Battlepanda: Suffering for Jesus


Always trying to figure things out with the minimum of bullshit and the maximum of belligerence.

Monday, March 06, 2006

Suffering for Jesus

Via Dadahead, I see that Mark Noonan is disgusted by baby Chanou's parent's decision to let her die rather than suffer for the rest of her short and pain-filled life. Here's a little bit of backgound on the case:
WHEN Frank and Anita’s daughter Chanou was born with an extremely rare, incurable illness in August 2000, they knew that her life would be short and battled against the odds to make it happy.

They struggled around the clock against their baby’s pain. “We tried all sorts of things,” said Anita, a 37-year-old local government worker. “She cried all the time. Every time I touched her it hurt.”

Chanou was suffering from a metabolic disorder that had resulted in abnormal bone development. Doctors gave her no more than 30 months to live. “We felt terrible watching her suffer,” said Anita at their home near Amsterdam. “We felt we were letting her down.”

Frank and Anita began to believe that their daughter would be better off dead. “She kept throwing up milk that was fed through a tube in her nose,” said Anita. “She seemed to be saying, ‘Mummy, I don’t want to live any more. Let me go’.”

Eventually, doctors agreed to help the baby die at seven months.
What can I say? I am disgusted by his disgust. The baby is innocent -- prolonging her suffering when there is no hope of recovery is nothing short of obscene to me. The parents of this child loved her enough not to withold mercy, and for this they are censured as selfish baby-killers by Mark.

I can start castigating Mark for being a callous bastard. And so he would be, from my point of view. But it is clear that Mark has a very different point of view, so lets let him speak for himself:
You should know that you are talking to a man who watched his mother choke out the last two years of her life with chronic obstructive pulmonary disease. It was a horrible thing to go through - and horrible for the loved one's to watch. Do you know what it is like to listen to your mother, who thinks you're asleep, crying out in the middle of the night, "oh, why can't I just die?".

I wouldn't kill my mother, and she wouldn't ever have thought of asking me to kill is life; and it is not always pleasant. You take the good with the bad and, if you have wisdom, you praise God no matter what condition you are in because no matter how bad it is, it could be worse and no matter how bad it gets, it will get better in the end - even a lingering, painful death has the crowning mercy that it will not last forever...eventually, peace comes.

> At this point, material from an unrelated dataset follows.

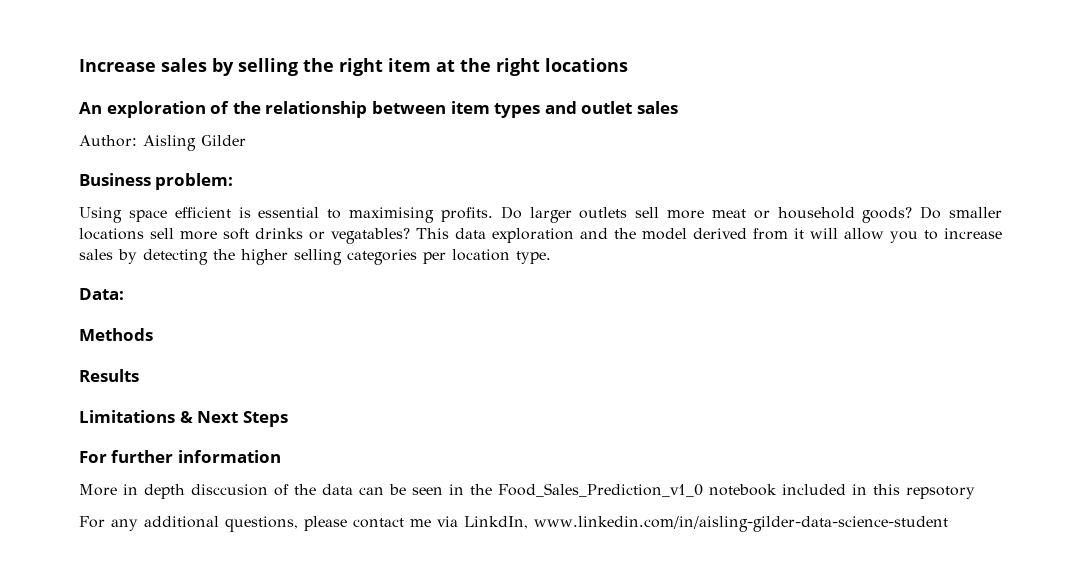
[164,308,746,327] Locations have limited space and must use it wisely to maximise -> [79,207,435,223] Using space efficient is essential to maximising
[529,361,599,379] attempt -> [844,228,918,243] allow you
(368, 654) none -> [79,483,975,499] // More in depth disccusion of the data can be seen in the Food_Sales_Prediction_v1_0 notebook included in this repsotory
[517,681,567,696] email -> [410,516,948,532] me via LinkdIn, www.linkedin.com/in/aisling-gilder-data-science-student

We do not have the wisdom to determine when innocent people should die - and if you dare take that authority upon yourself, then you are repeating the original sin - ope the you are seeking to be God. Last I checked, you didn't create something out of nothing, so I dispute your claim to the throne of God.
First of all, I would just like to say that I feel really bad for Mark and his mom, and I hope the following shouldn't be taken as disrespect for the choices that she made. But since Mark put it out there as part of the discussion, it does raise an interesting point...all of Mark's arguments against euthanasia is predicated on the fact that there is a God (and that he doesn't like euthanasia, natch). And I'm sure that's something that Mark himself is certain of. But that's not something that I believe in. So when Mark argues that euthanasia is immoral because we don't have the wisdom to make life and death decisions, he is basically asking me to abdicate the ability to make those super-important decisions to a power that I believe does not exist. I believe that this life is all I have, and Mark is asking me to end it in cruel suffering and indignity if I should draw the short straw rather than making a painless exit because his God wouldn't like it. Hmmm. I don't think he's going to get very far with that argument. As heartrending as his mother's slow decline was, she had the sweetener of knowing that it is only a trial she has to endure before eternal life, a comfort I won't have in her position.

A good death is counted as one of the five blessings of life by the Chinese along with wealth, health, longevity and virtue. Mark wouldn't think of depriving me of four of those blessings, what makes him think he has the moral right to deny me the fifth?

And please, don't say the guy in the sky.